Doniesienia o odpowiedzialności polityków PiS za zgon na planie zdjęciowym Amsterdamska określiła "nikczemnym tekstem", "wykorzystującym dramat człowieka do celów politycznych".

- (...) Pan wykorzystuje osobę Anny Kryńskiej, co jasno widać, by pogorszyć notowania określonego kandydata na prezydenta. Żeruje Pan na nieszczęściu i śmierci Anny Kryńskiej i na bólu jej córki.

Dokonuje Pan paskudnej manipulacji, gdyż znając Annę Kryńską, nie wyobrażam sobie, aby godziła się na to, by stać się twarzą nagonki na Patryka Jakiego czy Sebastiana Kaletę, na ludzi i ugrupowanie, które było jej kołem ratunkowym w bagnie nieludzkiej reprywatyzacji. „Hejter” to trafiony tytuł do artykułu, który Pan popełnił, nie szanując życia ani śmierci Anny Kryńskiej i uczuć jej rodziny - napisała Amsterdamska. 

Członkini społecznej rady przy komisji ds. reprywatyzacji zaapelowała też do dziennikarza Onetu, by sprawdził, jak Rafał Trzaskowski wyjaśnia aferę z obrotem kamienicami.

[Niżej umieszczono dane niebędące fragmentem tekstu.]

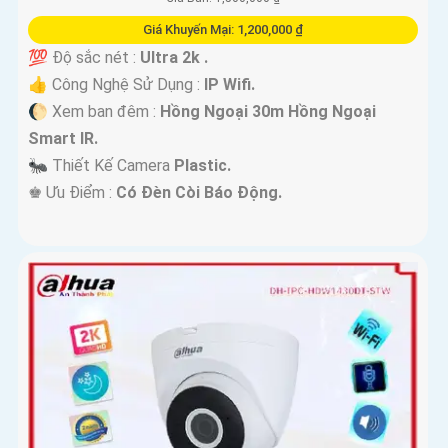
Giá Khuyến Mại: 1,200,000 ₫
💯 Độ sắc nét :
Ultra 2k .
👍 Công Nghệ Sử Dụng :
IP Wifi.
🌔 Xem ban đêm :
Hồng Ngoại 30m Hồng Ngoại
Smart IR.
🐜 Thiết Kế Camera
Plastic.
️♚ Ưu Điểm :
Có Đèn Còi Báo Động.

Prezydent stolicy nadal nie zgodził się na wypłatę odszkodowań na rzecz lokatorów, które przyznała komisja Jakiego. 

- Mieszkańcy Warszawy i całej Polski mają prawo wiedzieć, co prezydent stolicy czyni z decyzjami Komisji Weryfikacyjnej, ile publicznych pieniędzy wydaje na ich zaskarżanie do Wojewódzkiego Sądu Administracyjnego, gdzie staje ramię w ramię z reprywatyzacyjnym lobby.

Mają prawo wiedzieć, że nie wypłaca odszkodowań przyznanych lokatorom przez Komisję Weryfikacyjną. Ciąga ludzi są po sądach, bez żenady wykorzystując przepis pozwalający skierować na drogę cywilną decyzję Komisji i przerzucić na lokatorów koszty postępowania i ciężar dowodu - zarzuciła Trzaskowskiemu Amsterdamska.